Aside from the physical aspect of receiving an actual implant, mobile phone apps (a proto-iteration of the implant, for those cynical enough to see it that way) offering similar functions are not all that different. But sub-dermal implants can do things that non-connective apps cannot, such as monitor your blood sugar (if you’re diabetic) or take physical readings that can only be done from within the body.
But the main issue is that your personalized data, once implanted with a transmittable data bio-source, no longer remains private or personal. A third party can have access to it. They can “own” it, track it, use it, and even sell it. And how might a “bad actor” take advantage of your personal data--fabricate it, alter it, misuse it, etc.? If your private data comprises a significant part of your “identity” (public or private), what might change if someone else owns it?
What if the company you work for has access to your personal whereabouts? What if your health insurance company learns about an emerging illness, prompting a premium change? What if a marketing firm has access to your buying habits via transactional records? What if your political or religious affiliations are open for any entity to see, making you vulnerable to discrimination? In short, what risks might you assume if you allow yourself to become a readily scannable “open (digital) book”?
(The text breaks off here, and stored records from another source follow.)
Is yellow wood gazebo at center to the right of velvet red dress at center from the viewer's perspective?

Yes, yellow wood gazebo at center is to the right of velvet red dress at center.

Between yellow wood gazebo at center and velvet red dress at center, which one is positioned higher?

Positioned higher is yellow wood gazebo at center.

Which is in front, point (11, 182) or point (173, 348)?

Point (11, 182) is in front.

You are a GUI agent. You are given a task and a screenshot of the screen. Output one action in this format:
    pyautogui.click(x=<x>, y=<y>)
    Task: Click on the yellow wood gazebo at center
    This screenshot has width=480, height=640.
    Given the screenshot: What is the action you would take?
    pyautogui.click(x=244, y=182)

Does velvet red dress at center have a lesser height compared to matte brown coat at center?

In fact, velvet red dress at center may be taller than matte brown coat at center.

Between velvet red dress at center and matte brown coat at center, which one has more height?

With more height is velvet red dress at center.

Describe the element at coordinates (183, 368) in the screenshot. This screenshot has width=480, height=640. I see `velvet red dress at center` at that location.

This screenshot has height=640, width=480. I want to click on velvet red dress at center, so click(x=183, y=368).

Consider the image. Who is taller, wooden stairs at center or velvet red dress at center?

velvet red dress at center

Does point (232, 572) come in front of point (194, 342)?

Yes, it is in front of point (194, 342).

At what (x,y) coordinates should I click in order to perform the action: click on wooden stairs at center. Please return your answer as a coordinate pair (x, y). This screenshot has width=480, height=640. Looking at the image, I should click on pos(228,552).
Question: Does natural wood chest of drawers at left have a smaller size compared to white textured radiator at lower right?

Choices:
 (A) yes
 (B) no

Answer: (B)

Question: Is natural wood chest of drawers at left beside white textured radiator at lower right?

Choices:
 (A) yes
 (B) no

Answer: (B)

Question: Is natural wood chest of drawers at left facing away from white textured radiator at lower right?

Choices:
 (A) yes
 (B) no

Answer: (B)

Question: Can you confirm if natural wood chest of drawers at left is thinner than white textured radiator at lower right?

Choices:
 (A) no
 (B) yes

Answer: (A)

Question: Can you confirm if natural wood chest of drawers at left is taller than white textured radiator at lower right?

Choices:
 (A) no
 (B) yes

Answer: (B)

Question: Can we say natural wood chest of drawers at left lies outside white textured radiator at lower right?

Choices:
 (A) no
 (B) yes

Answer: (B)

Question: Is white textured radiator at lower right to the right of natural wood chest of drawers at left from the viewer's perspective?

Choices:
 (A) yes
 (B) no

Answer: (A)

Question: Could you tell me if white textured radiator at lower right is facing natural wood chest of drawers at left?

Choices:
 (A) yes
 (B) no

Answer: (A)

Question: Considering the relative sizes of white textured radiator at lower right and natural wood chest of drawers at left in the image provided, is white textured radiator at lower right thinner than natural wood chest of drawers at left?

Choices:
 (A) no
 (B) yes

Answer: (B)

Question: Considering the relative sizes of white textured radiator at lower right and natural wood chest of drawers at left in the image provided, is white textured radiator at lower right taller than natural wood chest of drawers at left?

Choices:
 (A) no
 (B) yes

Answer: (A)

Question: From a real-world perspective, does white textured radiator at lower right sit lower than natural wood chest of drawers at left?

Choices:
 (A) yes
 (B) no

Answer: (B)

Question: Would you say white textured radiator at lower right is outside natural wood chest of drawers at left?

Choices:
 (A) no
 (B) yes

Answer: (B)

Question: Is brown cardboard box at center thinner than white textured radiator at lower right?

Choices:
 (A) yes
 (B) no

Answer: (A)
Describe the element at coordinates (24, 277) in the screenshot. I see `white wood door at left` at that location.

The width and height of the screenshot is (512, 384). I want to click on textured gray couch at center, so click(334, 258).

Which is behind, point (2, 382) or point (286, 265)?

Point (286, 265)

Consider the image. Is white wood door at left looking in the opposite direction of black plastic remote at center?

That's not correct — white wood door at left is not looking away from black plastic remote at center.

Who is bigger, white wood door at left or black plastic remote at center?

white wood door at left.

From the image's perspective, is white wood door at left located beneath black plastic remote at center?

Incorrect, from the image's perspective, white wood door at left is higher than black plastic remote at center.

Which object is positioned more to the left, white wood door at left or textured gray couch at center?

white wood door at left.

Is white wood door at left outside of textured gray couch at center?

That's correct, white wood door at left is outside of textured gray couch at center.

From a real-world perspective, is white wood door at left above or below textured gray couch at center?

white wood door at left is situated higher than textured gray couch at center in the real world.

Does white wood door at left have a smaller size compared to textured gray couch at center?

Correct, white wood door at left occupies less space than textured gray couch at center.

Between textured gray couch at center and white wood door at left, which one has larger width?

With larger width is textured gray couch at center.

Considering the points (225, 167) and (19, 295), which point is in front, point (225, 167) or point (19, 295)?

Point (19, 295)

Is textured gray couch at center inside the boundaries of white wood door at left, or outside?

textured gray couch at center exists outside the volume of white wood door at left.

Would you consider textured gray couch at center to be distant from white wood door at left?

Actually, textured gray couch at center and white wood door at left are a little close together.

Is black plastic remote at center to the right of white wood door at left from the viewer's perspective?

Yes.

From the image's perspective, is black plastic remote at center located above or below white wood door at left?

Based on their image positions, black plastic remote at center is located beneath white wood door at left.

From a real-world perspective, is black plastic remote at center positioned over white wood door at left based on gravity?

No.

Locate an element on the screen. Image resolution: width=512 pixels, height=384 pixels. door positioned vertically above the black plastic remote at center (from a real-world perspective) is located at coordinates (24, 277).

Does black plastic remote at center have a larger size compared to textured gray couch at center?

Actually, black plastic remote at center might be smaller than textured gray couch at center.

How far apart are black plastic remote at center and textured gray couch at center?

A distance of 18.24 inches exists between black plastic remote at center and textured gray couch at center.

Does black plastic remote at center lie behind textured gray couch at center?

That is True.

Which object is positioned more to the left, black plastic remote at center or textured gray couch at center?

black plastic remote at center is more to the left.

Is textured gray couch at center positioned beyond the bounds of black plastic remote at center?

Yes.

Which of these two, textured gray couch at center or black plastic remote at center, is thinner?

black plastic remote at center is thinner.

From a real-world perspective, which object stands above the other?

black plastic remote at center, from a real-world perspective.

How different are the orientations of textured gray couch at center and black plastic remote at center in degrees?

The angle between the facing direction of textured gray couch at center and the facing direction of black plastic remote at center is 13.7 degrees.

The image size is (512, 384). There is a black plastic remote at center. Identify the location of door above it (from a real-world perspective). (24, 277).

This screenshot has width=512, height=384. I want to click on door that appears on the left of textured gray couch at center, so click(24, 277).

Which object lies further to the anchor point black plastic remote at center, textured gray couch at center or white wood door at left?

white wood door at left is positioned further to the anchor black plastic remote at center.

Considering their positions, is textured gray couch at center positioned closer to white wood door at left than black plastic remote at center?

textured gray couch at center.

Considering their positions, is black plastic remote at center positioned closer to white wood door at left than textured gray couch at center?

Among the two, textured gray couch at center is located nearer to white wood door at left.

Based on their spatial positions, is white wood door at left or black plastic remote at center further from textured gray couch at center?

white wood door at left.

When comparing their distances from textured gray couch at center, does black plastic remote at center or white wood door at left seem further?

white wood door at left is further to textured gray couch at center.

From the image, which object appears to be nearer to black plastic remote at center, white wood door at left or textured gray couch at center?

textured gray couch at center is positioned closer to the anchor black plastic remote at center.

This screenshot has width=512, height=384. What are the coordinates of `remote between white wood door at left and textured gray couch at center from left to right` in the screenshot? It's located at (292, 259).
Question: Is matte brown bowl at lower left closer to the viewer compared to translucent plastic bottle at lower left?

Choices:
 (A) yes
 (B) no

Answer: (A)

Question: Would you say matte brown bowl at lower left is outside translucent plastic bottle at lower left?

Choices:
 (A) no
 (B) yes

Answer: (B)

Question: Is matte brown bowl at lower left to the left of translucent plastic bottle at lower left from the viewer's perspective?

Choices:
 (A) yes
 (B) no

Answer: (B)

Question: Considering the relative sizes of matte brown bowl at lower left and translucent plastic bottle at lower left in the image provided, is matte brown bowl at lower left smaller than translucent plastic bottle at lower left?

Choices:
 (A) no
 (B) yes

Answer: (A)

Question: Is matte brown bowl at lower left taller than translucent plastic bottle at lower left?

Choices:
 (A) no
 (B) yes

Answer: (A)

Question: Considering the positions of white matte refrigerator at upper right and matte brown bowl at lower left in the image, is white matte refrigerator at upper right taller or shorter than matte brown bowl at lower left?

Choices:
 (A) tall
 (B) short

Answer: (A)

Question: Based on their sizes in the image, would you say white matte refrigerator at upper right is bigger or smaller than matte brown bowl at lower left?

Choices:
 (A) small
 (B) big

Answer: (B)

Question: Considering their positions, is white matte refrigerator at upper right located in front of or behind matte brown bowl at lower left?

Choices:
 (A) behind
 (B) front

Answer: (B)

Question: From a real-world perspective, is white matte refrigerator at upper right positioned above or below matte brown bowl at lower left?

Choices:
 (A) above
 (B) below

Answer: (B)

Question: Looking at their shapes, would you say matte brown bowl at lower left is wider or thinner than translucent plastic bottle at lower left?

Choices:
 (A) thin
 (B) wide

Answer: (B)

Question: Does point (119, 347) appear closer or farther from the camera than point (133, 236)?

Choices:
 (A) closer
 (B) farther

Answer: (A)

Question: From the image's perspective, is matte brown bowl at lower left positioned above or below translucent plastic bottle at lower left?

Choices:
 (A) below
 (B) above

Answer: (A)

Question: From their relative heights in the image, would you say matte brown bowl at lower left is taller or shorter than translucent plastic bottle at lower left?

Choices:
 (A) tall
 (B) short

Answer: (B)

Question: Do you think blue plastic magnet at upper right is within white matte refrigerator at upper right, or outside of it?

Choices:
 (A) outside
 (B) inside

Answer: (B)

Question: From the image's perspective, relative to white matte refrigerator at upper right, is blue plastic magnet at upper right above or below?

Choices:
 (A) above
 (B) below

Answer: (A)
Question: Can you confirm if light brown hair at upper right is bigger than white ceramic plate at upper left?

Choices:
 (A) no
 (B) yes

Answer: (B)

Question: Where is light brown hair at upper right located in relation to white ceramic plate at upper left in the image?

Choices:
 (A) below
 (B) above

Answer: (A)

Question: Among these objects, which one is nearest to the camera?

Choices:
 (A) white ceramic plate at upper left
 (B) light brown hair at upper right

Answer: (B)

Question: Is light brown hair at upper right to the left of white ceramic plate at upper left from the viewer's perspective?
Perhaps some implantees are willing to give up personal privacy in exchange for convenience. And perhaps such notions are short-sighted and misguided. In Sweden, where a majority of the early adopters reside, only 1% of financial transactions take place with physical cash. Sweden is virtually a cashless society. This coincides with an ultra-low crime rate. A cash-free utopia? Cashless societies tend to appear that way, until they get hit by a seemingly random “fat tail” event that dramatically derails a status quo model. We saw this take place in Puerto Rico, for example, during Hurricanes Irma and Maria, which obliterated the country’s electronic infrastructure at a time when they needed physical cash. And that was a “natural” disaster. What happens when the disaster--whether intentional or inadvertent--is man-made?
Although we’re not strong proponents of cash, physical cash does provide a level of accessibility, privacy, security, and ownership that is far greater than its digital counterpart. Hence, you always want to keep cash handy. Ultimately, the only step up from physical cash, meaning the only thing immune to its devaluation or purchasing power erosion, is physical gold and silver. But sub-dermal implants...well, those are just a bit too risky, even oppressive. It’s literally “Big Brother,” not by coercion but rather by way of invitation.